I think reserving was probably a mistake – he fed himself to me piecemeal for no particular gain. If he had clustered up and defended his obliterators, I wouldn’t have been able to rush them and kill them as quickly as I did. In fact, I probably would have deployed with obliterators in cover with rhinos screening them from LOS so that they couldn’t be shot at all. In his shoes, I’d be happy to trade long range splinter cannons and dark lances with obliterators and havoc launchers.

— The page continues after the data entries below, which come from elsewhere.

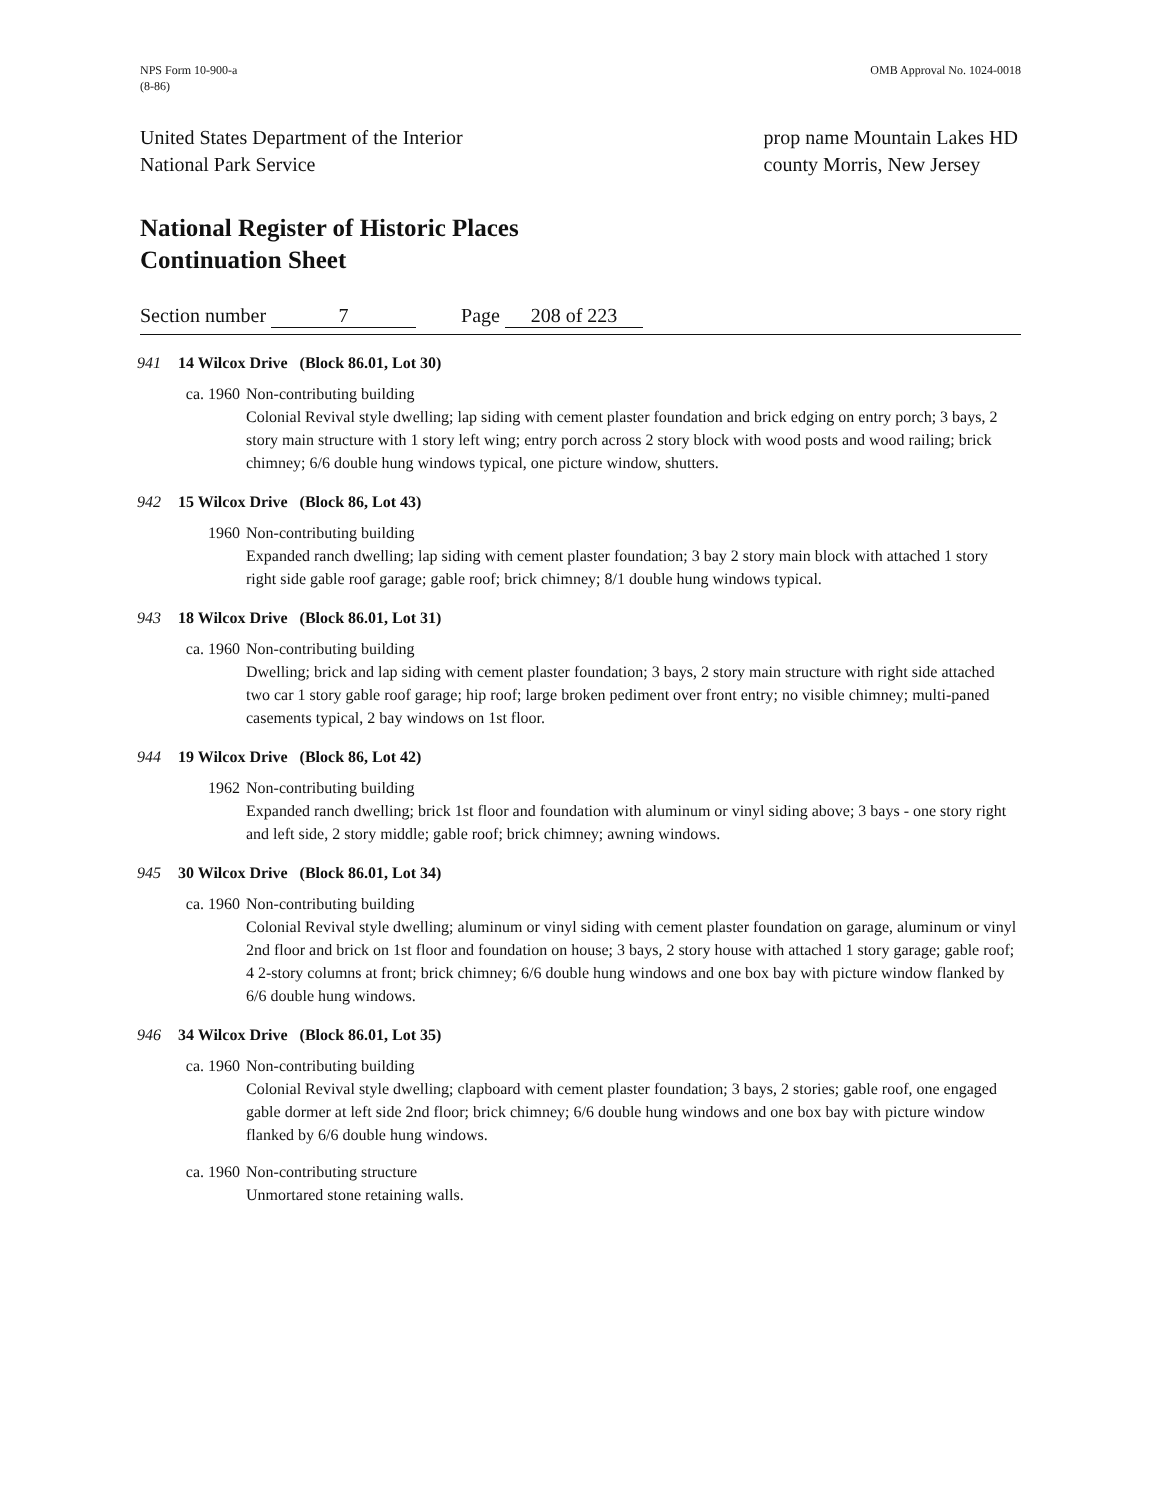NPS Form 10-900-a
(8-86)
OMB Approval No. 1024-0018
United States Department of the Interior
National Park Service
prop name Mountain Lakes HD
county Morris, New Jersey
National Register of Historic Places
Continuation Sheet
Section number 7 Page 208 of 223
941 14 Wilcox Drive (Block 86.01, Lot 30)
ca. 1960 Non-contributing building
Colonial Revival style dwelling; lap siding with cement plaster foundation and brick edging on entry porch; 3 bays, 2 story main structure with 1 story left wing; entry porch across 2 story block with wood posts and wood railing; brick chimney; 6/6 double hung windows typical, one picture window, shutters.
942 15 Wilcox Drive (Block 86, Lot 43)
1960 Non-contributing building
Expanded ranch dwelling; lap siding with cement plaster foundation; 3 bay 2 story main block with attached 1 story right side gable roof garage; gable roof; brick chimney; 8/1 double hung windows typical.
943 18 Wilcox Drive (Block 86.01, Lot 31)
ca. 1960 Non-contributing building
Dwelling; brick and lap siding with cement plaster foundation; 3 bays, 2 story main structure with right side attached two car 1 story gable roof garage; hip roof; large broken pediment over front entry; no visible chimney; multi-paned casements typical, 2 bay windows on 1st floor.
944 19 Wilcox Drive (Block 86, Lot 42)
1962 Non-contributing building
Expanded ranch dwelling; brick 1st floor and foundation with aluminum or vinyl siding above; 3 bays - one story right and left side, 2 story middle; gable roof; brick chimney; awning windows.
945 30 Wilcox Drive (Block 86.01, Lot 34)
ca. 1960 Non-contributing building
Colonial Revival style dwelling; aluminum or vinyl siding with cement plaster foundation on garage, aluminum or vinyl 2nd floor and brick on 1st floor and foundation on house; 3 bays, 2 story house with attached 1 story garage; gable roof; 4 2-story columns at front; brick chimney; 6/6 double hung windows and one box bay with picture window flanked by 6/6 double hung windows.
946 34 Wilcox Drive (Block 86.01, Lot 35)
ca. 1960 Non-contributing building
Colonial Revival style dwelling; clapboard with cement plaster foundation; 3 bays, 2 stories; gable roof, one engaged gable dormer at left side 2nd floor; brick chimney; 6/6 double hung windows and one box bay with picture window flanked by 6/6 double hung windows.
ca. 1960 Non-contributing structure
Unmortared stone retaining walls.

Three units of Obliterators into three ravagers, and then it’s a fairly short range game aside from the splinter cannons – so the Daemon Princes would need to get out and try pulling fire away from the obliterators and protecting his firebase.

I think that I would have probably moved those rhinos on the right up 12” and smoked the first turn instead of firing havocs – lucky rolling can apparently take down a squad of chaos marines with the beasts, but I wouldn’t put money on them being able to take on plague marines AND Chaos marines at the same time.
Game Seven ends the GT, and we start counting up scores. I’ve got max sportsmanship. Hulksmash and his opponent tied their game down the middle, so I’m ahead on battle points – a lead that will widen when they apply their formula of BP x 3.45 to get 70% battle points. I should end up winning Best Overall!
As it turns out, there were votes for “Favorite Opponent” that also counted extra points towards sportsmanship, and Hulksmash’ opponent got six votes, and six extra points into sportsmanship. Combined with the +4 points of painting score he had on me, it outdid my battle point lead, and gave him Best Overall while I 2nd Overall and Best General.

Overall notes: It was a fun GT.
On the plus side, the GT organizers have a *really* good thing going on. Good tables, pretty good terrain, their own missions that are unique (if a bit wonky and biased towards already powerful armies). The format could use a bit of tweaking to make it a GT experience instead of two back to back RTTs, and if they start advertising, I have no doubt that they’ll fill out their capacity and beyond.

Now to recharge my batteries, camera, get the new Venoms painted and ready for Wargamescon!